Two Alaska towns run on water — and want more of it
Two roadless island towns in Southeast Alaska, Wrangell and Petersburg, keep the lights on with falling water — and they're about to squeeze more power out of the lake that feeds them.
The plan is to add a third turbine to the Tyee Lake Hydroelectric Project, a remote plant tucked into the Tongass wilderness that has supplied both communities since the 1980s. The upgrade would lift the project's capacity from about 22.6 to 33.75 megawatts — roughly 12 more megawatts of clean power drawn from the same mountain lake. Federal regulators just cleared the licensing path for it, and SEAPA, the public agency that runs the system, says it's the top priority in its five-year plan: the turbine's design is finished, construction bids are expected this summer, and the goal is to have it spinning by 2027.
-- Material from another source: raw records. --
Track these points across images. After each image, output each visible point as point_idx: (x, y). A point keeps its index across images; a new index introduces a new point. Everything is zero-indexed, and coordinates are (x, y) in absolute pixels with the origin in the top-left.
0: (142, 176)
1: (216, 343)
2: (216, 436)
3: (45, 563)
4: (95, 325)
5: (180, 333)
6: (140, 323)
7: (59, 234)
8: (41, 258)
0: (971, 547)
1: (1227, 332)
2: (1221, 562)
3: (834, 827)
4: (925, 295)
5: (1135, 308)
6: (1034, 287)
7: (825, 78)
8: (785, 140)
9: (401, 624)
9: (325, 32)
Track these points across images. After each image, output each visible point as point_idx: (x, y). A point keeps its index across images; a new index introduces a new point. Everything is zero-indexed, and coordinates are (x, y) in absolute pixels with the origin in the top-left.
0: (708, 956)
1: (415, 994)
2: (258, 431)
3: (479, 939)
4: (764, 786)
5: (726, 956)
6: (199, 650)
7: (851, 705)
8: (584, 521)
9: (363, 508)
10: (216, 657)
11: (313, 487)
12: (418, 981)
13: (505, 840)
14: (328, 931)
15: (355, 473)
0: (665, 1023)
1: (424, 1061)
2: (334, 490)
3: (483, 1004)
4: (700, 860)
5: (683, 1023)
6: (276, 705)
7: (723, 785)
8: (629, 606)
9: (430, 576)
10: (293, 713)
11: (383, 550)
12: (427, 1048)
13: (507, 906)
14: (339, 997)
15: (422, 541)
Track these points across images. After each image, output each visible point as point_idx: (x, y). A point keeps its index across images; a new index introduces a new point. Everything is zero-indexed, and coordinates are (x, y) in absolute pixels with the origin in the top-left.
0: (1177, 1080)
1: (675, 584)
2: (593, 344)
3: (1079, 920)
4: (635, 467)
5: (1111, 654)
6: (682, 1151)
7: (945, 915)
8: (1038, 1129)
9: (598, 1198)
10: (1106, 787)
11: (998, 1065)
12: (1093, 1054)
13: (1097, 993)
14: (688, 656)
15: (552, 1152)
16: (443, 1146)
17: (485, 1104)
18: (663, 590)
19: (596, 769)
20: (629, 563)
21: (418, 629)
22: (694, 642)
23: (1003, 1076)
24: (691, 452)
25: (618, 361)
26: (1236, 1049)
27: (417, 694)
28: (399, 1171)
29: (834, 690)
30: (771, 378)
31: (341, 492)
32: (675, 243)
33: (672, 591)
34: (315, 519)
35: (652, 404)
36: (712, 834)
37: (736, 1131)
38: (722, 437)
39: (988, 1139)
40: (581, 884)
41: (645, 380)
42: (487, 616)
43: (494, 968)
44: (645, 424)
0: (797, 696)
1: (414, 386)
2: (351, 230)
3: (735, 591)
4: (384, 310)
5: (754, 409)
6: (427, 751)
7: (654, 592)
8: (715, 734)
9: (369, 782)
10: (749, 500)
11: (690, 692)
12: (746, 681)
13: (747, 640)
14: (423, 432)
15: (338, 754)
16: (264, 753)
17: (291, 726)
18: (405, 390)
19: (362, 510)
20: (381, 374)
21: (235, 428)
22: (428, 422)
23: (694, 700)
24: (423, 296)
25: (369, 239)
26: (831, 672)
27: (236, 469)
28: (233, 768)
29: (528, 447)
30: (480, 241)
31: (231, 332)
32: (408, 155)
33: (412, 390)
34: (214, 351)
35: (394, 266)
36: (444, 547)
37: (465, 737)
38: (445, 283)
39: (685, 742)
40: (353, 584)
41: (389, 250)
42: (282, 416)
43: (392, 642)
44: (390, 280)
Tyee Lake is a natural reservoir, filled each year by snowmelt and rain. In good water years it carries Wrangell and Petersburg almost entirely. But in dry stretches, especially late spring before the snow melts, the lake can drop too low to keep the generators running — and when that happens, the towns fall back on diesel, trucked and barged in at high cost, with the fumes and spill risk that come with burning fossil fuel.
A third turbine lets the system capture and convert more water that might otherwise be spilled, meaning more hydropower banked and fewer days running on diesel.
Hydropower is already the state's largest source of renewable energy, supplying about a quarter of Alaska's electricity in a normal year, and Southeast.